* ACTIONS TO TAKE *
**1.** According to the Colorado essay, in what year did Colorado achieve statehood?
**2.** Reproduce the part of the Colorado essay starting with "Pronouncements" and going on through "in 160 years.".

Pronouncements

co flag 0519Those of us who live in Colorado have somewhat of an identity crisis. We know where we live: Colorado. We probably know why we live here, and those reasons are too varied to put at the end of a sentence. But we may not know what to call ourselves.

Some of us think we are Coloradans. But others, including the newspaper from Fort Collins, believe us to be Coloradoans. This seems to be the minority variant (although favored by Wikipedia, which is always accurate), but it’s a debate unsettled in 160 years.

[Why, I have just realized that 2019 is the 160th anniversary of the white discovery of gold in Cherry Creek, which touched off the rush of 1859, 10 years after the more famous California gold rush. It’s what brought the city of Denver into being and laid the groundwork for entry into statehood in 1876.  Happy anniversary, us! Although this might not be celebrated with such joy by the Arapaho and Ute peoples.]

We can’t even agree on a nickname. We generally think of ourselves as “The Centennial State,” for achieving statehood 100 years after the Declaration of Independence, but when I was a kid (a long, long time ago), there were still a lot of references to us as “The Silver State,” although I really think that better suits Nevada. And, lest you get confused, “gold in them thar hills” is what brought white people on the run to Colorado, but they stayed for the silver. And lead. And molybdenum. We have a lot of rocks, and rocks beget minerals.

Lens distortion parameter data
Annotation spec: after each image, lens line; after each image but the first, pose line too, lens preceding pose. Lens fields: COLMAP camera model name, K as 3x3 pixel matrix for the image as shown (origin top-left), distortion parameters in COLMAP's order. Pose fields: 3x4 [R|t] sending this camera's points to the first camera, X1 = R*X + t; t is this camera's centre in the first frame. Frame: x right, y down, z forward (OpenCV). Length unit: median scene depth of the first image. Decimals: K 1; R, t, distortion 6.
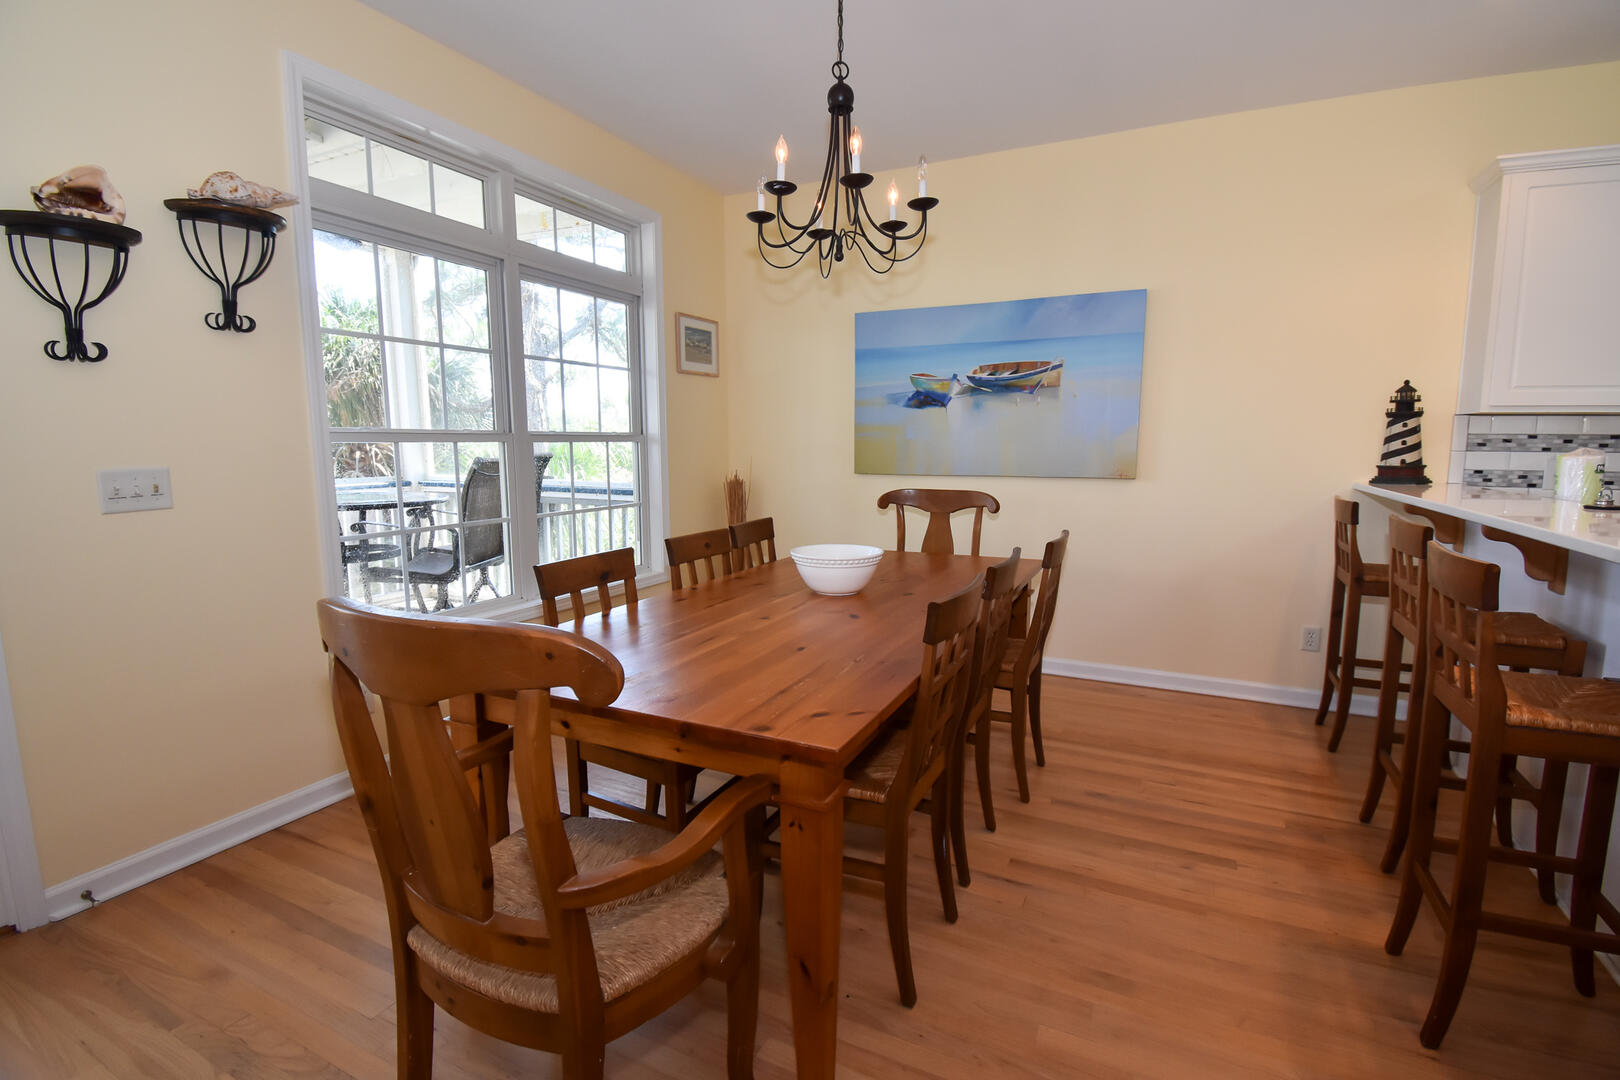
lens RADIAL K [[743.0, 0, 810.0], [0, 743.0, 540.0], [0, 0, 1]] dist [0.027454, -0.033180]
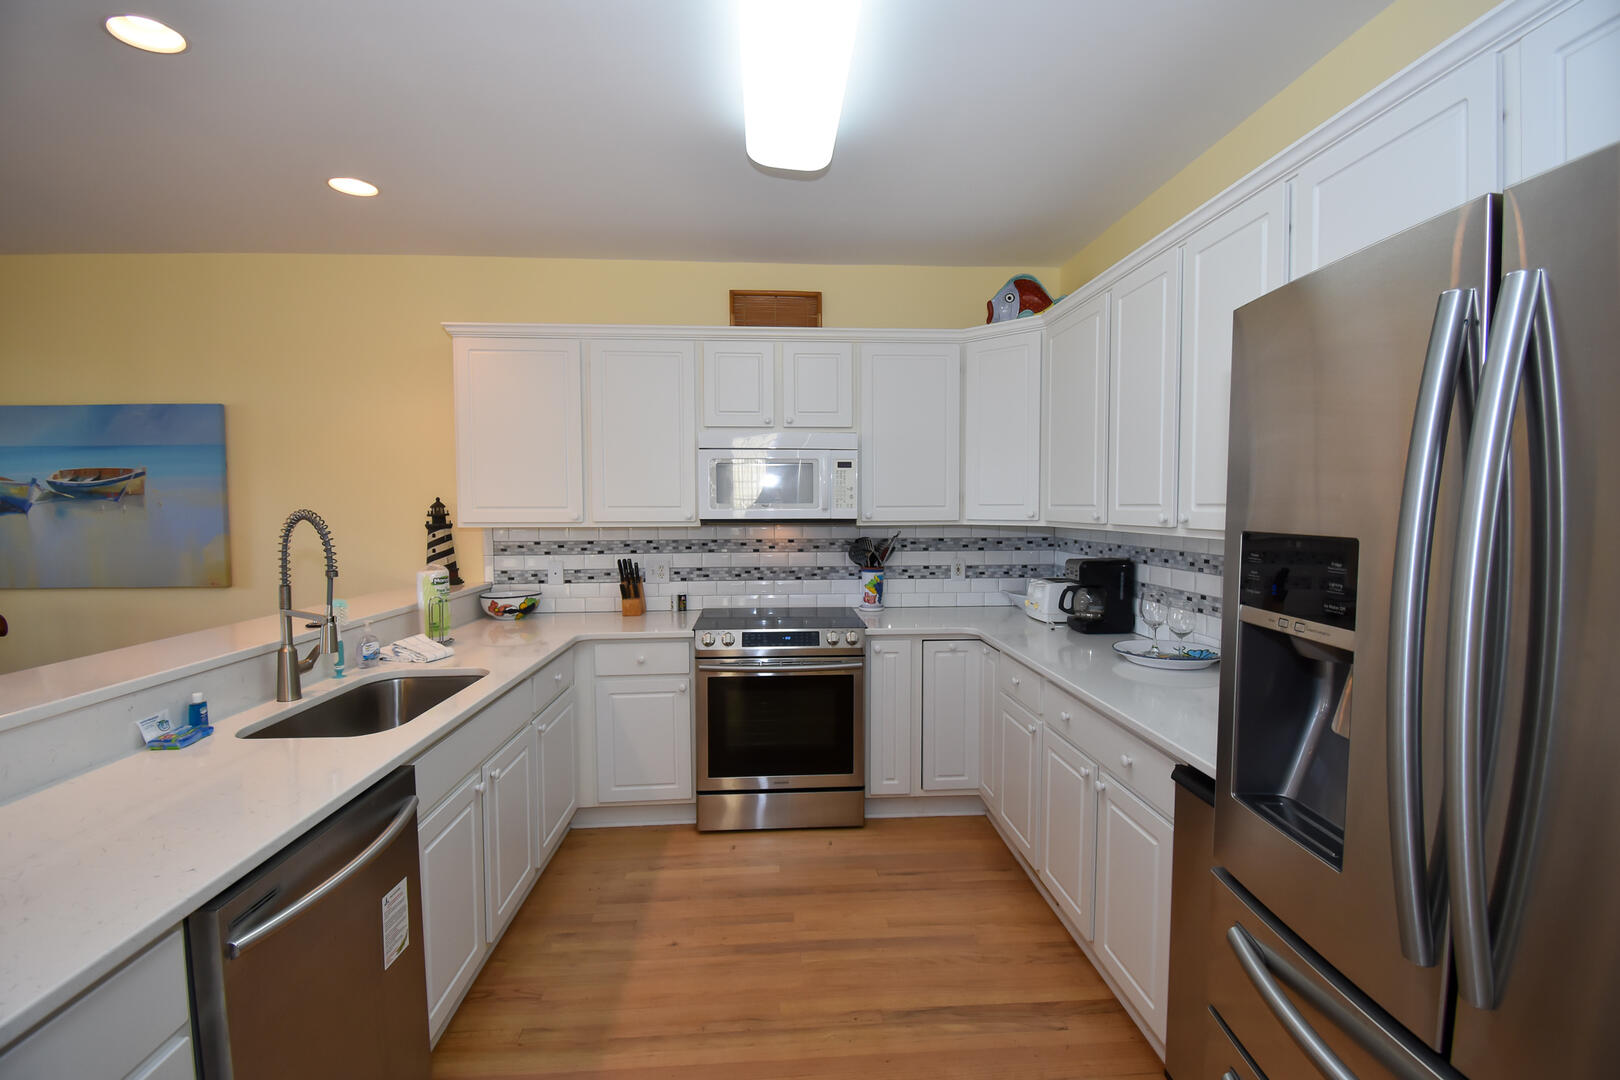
lens RADIAL K [[743.0, 0, 810.0], [0, 743.0, 540.0], [0, 0, 1]] dist [0.027454, -0.033180]
pose [[0.867380, -0.025300, 0.497003, 0.651381], [0.068210, 0.995325, -0.068375, -0.023528], [-0.492949, 0.093208, 0.865051, -0.279523]]
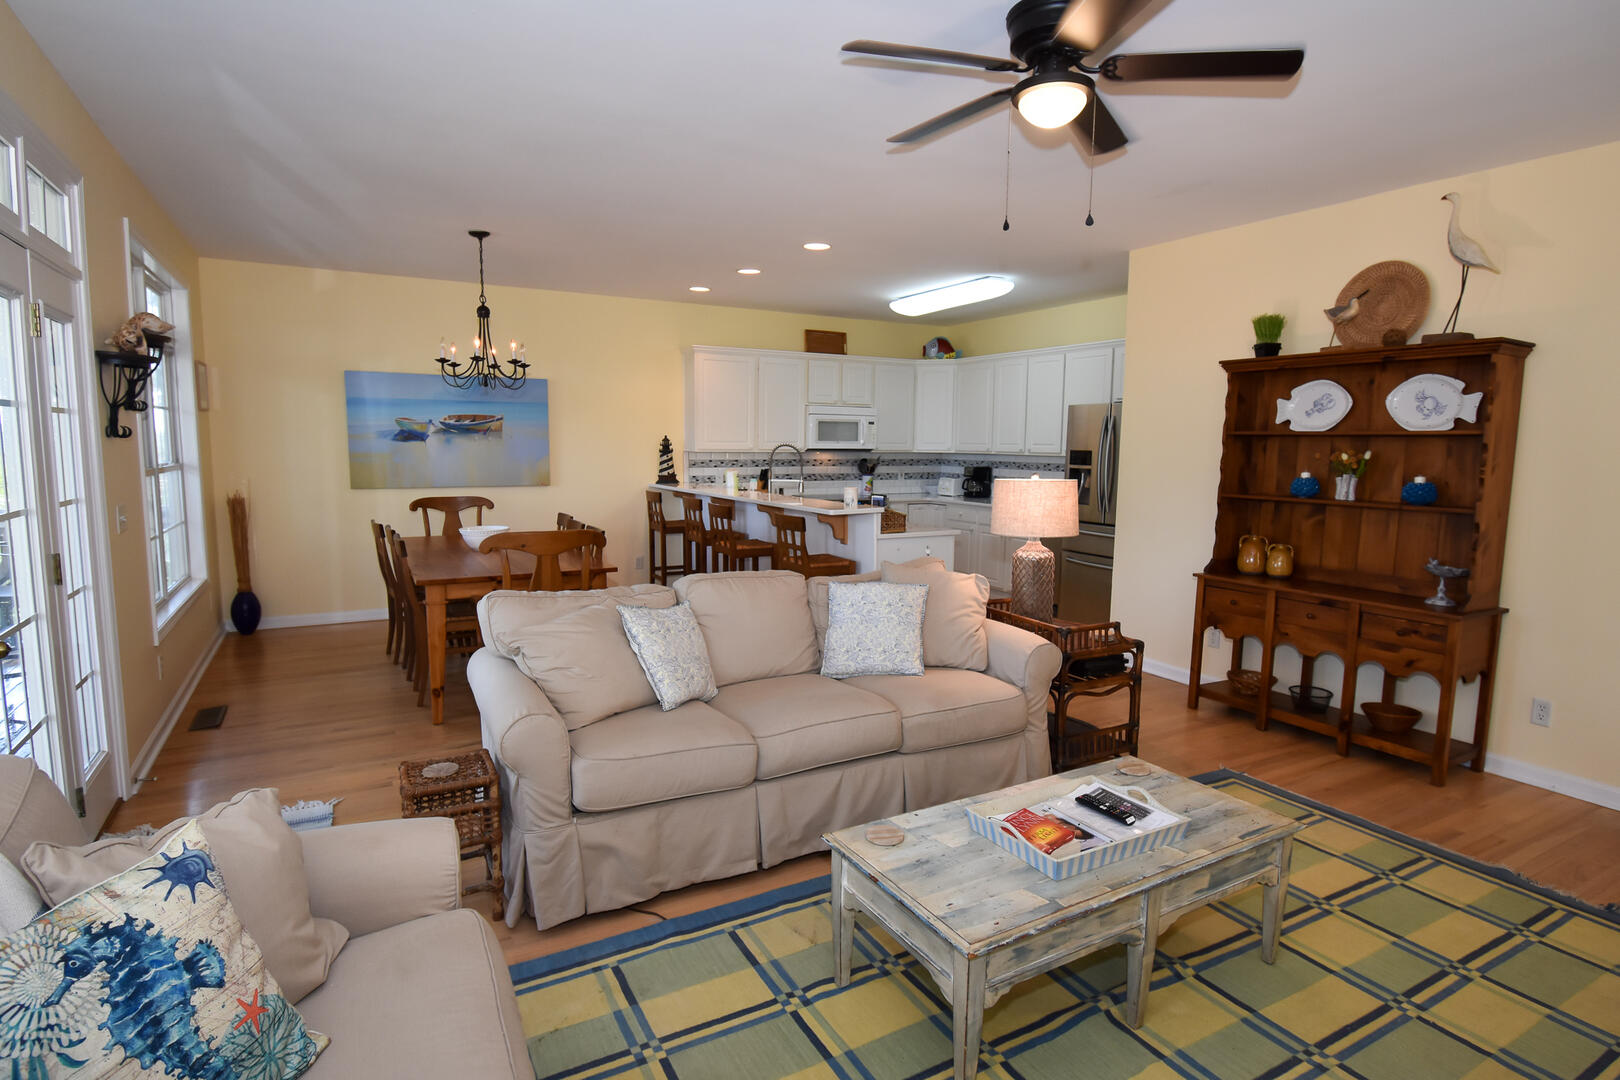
lens RADIAL K [[879.4, 0, 846.4], [0, 879.4, 542.6], [0, 0, 1]] dist [0.022694, -0.000037]
pose [[0.550965, -0.089076, 0.829761, -0.960576], [0.100743, 0.994115, 0.039826, 0.041603], [-0.828426, 0.061650, 0.556696, -0.762286]]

* RESPONSES TO THE EXERCISE *
**1.** 1876

**2.**
Pronouncements

co flag 0519Those of us who live in Colorado have somewhat of an identity crisis. We know where we live: Colorado. We probably know why we live here, and those reasons are too varied to put at the end of a sentence. But we may not know what to call ourselves.

Some of us think we are Coloradans. But others, including the newspaper from Fort Collins, believe us to be Coloradoans. This seems to be the minority variant (although favored by Wikipedia, which is always accurate), but it’s a debate unsettled in 160 years.